In light of a claim that the IRS has been harassing religious institutions (link no longer available), I would add an anecdote to further burnish bureaucratic bigotry.

For a few months late in the last century, I worked for the State Council of Higher Education for Virginia (SCHEV), evaluating the worthiness of courses as acceptable for college credit and, more seriously, whether prospective institutions of higher education might set up shop in the Commonwealth. A senior colleague handled public institutions such as the University of Virginia; I got to examine private for-profit institutions and some other private ones.

I flagged a couple for-profit institutions for flagrantly fraudulent practices. Then I was assigned some interesting institutions that applied to offer courses for credit—one an Evangelical Christian college that featured a  classical core of courses, with a focus on public service. The new school sought to attract home-schooled students. The other was a Catholic graduate program that sought to offer degrees in psychology, based on the study of theology and classical metaphysics, in addition to traditional psychological scholarship. In other words, they would recover the original meaning of psychology—the study of the human soul.

After examining the appropriate documents, I gave a strong endorsement of the college, noting that they required what any liberal arts college would require, plus more (the study of Latin, for example). Any requirements concerning religion were an extra option for the institution. Likewise, following a site visit, I urged approval for the psychology program, arguing again that the addition of theology and philosophy complemented a more conventional curriculum.

Though with some supercilious skepticism about the religious elements, my colleagues and supervisor accepted my positive recommendations. The problem here is that some of my colleagues—none of whom are still with SCHEV—might well have categorized these colleges as fundamentally religious institutions. This happened in at least one case I know of. That would have meant that these institutions’ courses could not be counted for college credit in Virginia and have effectively prevented accreditation. SCHEV, I later found out, has a notorious reputation for delaying and denying approval of institutions. (Ultimately, accreditation is given by SACS, one of several regional accreditation associations; this cartelization of higher education and their inflicting of illiberal political standards on colleges is an enormous scandal but a somewhat different subject.)

The attempts of Thomas Jefferson and James Madison to separate public from religious institutions in order to protect the integrity of both are at best a distant ancestor of this  lamentable bureaucratic chokepoint. (See Philip Munoz’s God and the Founders for a study of the founders’ differing views on religious establishment and free exercise.) Secular-minded bureaucrats armed with Ph.D.’s can prevent religious institutions from gaining approval to offer courses for college credit. We see here the same attitude that led the President of the College of William and Mary to order the removal of the cross from its chapel.

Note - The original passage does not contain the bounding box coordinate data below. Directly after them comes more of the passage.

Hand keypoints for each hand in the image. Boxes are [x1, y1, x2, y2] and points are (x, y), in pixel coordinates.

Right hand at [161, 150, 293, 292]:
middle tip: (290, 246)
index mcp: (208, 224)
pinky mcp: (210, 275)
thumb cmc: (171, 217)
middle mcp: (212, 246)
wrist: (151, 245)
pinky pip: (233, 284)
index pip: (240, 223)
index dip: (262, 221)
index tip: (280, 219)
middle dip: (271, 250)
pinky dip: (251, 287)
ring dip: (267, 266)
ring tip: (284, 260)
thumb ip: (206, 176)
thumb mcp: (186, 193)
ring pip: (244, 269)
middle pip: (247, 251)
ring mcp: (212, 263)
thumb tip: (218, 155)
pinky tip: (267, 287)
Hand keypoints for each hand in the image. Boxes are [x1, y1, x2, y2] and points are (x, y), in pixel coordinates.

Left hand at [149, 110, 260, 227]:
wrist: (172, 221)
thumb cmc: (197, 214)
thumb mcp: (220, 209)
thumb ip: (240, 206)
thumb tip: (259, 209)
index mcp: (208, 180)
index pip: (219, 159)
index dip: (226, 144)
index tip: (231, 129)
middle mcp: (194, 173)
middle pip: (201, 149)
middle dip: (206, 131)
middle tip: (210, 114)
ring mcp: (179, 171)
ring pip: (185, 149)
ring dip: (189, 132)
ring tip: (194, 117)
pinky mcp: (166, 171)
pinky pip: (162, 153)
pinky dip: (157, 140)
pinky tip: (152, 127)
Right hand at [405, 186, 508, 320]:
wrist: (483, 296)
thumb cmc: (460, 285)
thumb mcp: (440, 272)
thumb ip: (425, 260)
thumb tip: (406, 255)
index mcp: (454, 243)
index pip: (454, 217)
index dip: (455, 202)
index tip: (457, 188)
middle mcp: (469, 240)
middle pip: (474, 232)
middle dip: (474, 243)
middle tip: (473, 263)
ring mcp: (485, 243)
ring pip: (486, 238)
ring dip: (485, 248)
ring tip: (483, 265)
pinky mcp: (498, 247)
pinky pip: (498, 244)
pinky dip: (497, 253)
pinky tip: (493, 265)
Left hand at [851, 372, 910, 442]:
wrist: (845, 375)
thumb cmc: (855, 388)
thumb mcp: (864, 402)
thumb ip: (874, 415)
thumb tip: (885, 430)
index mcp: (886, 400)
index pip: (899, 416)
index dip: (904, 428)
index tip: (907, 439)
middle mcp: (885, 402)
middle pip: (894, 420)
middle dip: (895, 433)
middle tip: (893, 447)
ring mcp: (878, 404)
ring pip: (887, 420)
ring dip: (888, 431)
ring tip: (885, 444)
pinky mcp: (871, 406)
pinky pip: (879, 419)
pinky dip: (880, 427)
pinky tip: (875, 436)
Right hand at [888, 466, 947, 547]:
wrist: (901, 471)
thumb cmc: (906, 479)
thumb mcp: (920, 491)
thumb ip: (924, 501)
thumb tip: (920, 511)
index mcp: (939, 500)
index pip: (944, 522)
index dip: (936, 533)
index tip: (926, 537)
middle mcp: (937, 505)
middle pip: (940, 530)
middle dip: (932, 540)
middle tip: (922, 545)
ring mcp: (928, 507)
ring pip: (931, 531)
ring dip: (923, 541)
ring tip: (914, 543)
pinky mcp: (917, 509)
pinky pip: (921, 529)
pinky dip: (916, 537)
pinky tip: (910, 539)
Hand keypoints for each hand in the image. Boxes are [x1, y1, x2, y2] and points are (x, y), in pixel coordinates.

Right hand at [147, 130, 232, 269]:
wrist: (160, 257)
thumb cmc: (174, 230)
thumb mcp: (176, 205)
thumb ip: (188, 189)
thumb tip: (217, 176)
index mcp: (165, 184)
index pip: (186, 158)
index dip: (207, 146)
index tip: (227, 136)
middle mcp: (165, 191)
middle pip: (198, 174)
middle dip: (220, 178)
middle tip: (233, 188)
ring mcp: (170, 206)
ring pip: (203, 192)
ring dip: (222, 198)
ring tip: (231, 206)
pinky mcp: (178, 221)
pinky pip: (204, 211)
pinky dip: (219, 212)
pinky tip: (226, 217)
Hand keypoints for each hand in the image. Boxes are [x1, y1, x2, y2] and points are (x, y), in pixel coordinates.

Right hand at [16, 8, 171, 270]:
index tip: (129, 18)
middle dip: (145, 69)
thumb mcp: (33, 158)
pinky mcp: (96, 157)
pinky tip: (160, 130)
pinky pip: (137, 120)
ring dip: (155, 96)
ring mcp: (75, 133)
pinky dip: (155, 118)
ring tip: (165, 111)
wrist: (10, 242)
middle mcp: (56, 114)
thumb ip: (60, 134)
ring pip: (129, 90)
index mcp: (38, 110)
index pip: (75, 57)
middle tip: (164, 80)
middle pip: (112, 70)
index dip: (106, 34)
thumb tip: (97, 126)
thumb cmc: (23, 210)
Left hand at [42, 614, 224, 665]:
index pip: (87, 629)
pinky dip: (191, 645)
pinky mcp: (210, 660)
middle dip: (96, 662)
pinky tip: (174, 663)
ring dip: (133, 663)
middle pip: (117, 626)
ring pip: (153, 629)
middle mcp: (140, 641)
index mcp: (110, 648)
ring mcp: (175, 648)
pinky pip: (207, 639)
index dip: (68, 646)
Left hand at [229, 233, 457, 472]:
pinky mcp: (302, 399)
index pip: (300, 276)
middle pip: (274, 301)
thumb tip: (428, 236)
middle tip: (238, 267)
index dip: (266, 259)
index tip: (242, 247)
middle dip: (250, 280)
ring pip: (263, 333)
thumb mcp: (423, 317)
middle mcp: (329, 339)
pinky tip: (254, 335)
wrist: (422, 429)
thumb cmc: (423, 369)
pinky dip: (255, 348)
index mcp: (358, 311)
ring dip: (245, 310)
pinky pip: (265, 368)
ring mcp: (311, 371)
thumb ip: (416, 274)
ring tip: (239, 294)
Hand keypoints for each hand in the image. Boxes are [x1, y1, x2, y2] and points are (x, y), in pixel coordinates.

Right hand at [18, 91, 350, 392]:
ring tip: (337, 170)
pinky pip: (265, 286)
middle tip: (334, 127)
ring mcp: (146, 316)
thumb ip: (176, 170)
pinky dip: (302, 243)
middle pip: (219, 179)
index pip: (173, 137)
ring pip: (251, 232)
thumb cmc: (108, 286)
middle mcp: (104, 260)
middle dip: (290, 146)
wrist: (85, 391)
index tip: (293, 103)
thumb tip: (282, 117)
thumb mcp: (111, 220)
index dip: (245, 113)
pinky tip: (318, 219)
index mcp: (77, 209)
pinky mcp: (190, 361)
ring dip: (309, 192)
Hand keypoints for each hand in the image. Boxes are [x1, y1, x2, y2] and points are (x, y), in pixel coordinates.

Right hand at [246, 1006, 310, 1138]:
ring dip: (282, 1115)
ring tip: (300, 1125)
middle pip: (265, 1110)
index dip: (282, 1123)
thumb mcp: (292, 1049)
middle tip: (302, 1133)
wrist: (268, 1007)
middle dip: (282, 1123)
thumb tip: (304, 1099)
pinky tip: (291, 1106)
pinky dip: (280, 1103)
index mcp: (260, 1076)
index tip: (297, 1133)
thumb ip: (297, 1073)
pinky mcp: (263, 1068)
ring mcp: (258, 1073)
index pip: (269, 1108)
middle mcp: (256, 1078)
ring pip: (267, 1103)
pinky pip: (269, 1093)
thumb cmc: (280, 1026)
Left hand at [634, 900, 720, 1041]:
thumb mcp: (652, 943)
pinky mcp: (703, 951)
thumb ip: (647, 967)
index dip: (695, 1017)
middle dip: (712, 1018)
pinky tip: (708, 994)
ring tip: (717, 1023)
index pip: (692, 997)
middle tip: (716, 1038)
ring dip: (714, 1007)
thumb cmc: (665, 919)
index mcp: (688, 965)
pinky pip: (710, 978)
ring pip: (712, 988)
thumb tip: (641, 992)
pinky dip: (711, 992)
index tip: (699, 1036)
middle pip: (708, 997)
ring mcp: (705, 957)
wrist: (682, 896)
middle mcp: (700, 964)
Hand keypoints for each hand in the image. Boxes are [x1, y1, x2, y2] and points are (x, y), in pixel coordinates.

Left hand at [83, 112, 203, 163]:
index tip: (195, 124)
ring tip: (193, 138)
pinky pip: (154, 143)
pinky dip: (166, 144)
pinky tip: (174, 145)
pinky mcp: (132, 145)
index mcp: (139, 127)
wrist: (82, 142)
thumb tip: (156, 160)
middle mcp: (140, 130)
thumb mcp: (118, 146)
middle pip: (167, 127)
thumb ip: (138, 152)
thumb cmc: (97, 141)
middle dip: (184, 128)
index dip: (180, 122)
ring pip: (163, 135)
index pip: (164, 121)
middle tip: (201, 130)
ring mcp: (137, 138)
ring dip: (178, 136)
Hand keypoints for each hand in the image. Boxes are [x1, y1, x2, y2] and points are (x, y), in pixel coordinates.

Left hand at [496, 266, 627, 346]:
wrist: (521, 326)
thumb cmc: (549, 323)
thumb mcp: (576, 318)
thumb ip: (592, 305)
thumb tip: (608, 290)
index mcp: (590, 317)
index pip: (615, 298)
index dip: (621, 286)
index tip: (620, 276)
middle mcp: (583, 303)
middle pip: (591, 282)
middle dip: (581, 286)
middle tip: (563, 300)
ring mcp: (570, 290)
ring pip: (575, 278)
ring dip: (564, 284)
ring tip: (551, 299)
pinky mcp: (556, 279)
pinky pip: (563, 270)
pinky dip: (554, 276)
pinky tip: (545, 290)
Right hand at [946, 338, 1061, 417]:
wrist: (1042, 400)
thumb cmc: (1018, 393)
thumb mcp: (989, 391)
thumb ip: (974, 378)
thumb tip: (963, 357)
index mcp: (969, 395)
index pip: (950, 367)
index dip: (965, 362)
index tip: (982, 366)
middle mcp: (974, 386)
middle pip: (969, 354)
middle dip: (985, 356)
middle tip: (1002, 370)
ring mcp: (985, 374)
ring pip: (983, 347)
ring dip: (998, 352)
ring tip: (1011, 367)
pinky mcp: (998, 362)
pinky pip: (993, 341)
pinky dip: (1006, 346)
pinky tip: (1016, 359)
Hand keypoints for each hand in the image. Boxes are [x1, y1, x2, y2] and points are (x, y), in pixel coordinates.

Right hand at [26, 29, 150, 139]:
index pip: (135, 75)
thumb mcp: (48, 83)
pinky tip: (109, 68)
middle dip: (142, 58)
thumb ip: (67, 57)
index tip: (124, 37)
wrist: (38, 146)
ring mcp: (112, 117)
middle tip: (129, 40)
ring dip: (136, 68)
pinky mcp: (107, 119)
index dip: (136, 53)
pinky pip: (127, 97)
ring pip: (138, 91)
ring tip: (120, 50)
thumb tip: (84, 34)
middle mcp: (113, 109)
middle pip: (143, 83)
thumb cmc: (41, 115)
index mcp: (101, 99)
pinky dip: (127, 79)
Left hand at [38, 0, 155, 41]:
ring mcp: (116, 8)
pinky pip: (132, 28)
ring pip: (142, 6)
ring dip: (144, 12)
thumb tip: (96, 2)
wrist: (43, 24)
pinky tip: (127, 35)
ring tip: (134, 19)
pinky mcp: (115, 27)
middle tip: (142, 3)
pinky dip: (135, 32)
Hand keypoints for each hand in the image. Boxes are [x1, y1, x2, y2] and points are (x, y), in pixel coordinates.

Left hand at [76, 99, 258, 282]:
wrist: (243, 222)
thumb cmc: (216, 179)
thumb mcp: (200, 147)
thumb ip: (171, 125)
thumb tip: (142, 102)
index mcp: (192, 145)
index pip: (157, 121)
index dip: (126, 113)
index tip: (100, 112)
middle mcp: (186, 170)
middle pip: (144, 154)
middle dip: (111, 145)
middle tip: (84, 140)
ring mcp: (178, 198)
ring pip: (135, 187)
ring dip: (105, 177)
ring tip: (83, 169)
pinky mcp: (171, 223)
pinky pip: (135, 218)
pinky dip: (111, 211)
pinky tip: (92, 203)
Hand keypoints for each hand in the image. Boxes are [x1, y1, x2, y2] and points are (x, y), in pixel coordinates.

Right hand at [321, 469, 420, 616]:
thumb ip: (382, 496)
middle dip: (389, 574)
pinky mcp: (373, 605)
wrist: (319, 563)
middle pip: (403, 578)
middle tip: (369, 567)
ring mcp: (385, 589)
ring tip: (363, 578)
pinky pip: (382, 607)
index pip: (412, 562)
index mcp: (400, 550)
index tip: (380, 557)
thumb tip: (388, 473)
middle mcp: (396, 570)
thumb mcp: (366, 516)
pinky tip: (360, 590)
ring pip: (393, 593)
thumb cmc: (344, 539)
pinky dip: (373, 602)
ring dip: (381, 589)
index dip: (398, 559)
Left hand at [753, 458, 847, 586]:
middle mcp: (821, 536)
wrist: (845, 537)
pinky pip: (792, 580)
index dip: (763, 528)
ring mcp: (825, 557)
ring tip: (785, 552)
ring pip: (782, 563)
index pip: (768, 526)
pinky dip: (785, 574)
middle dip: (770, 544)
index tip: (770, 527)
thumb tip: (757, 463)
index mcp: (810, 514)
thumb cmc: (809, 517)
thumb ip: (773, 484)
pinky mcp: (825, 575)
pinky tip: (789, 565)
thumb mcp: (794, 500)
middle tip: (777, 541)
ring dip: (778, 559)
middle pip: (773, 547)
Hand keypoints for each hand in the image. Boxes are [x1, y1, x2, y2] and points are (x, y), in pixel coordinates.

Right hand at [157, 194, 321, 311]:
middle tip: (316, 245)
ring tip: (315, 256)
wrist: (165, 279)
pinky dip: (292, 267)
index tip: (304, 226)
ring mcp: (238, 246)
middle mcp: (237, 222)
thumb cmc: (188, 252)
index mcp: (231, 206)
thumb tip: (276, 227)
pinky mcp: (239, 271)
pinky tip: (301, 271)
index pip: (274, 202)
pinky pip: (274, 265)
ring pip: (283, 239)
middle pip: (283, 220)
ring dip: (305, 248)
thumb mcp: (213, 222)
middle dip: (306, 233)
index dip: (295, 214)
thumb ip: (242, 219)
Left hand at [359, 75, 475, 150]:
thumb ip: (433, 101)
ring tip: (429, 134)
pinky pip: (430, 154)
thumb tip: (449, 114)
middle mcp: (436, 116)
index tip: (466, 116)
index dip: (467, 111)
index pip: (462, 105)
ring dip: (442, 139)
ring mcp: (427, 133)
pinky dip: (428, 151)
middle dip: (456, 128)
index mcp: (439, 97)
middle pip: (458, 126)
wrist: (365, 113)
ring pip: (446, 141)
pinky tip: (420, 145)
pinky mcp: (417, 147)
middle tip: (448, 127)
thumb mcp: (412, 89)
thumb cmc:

The two institutions I approved have subsequently performed great service, though not without controversy. The Evangelical Christian college is Patrick Henry, in Purcellville, some of whose graduates I have had the pleasure of working with in government. The Catholic psychology program is the Institute for the Psychological Sciences, in Arlington, which boasts world-class scholars among its faculty and a stimulating lecture series.

When I questioned the credentials of some for-profit institutions, I was admonished that SCHEV didn’t have the resources to perform thorough studies of them. Yet, with the religious schools, there seemed to be a free hand to consign them to higher education oblivion. I suspect such a free hand is also wielded, with accompanying snicker, throughout governments at all levels.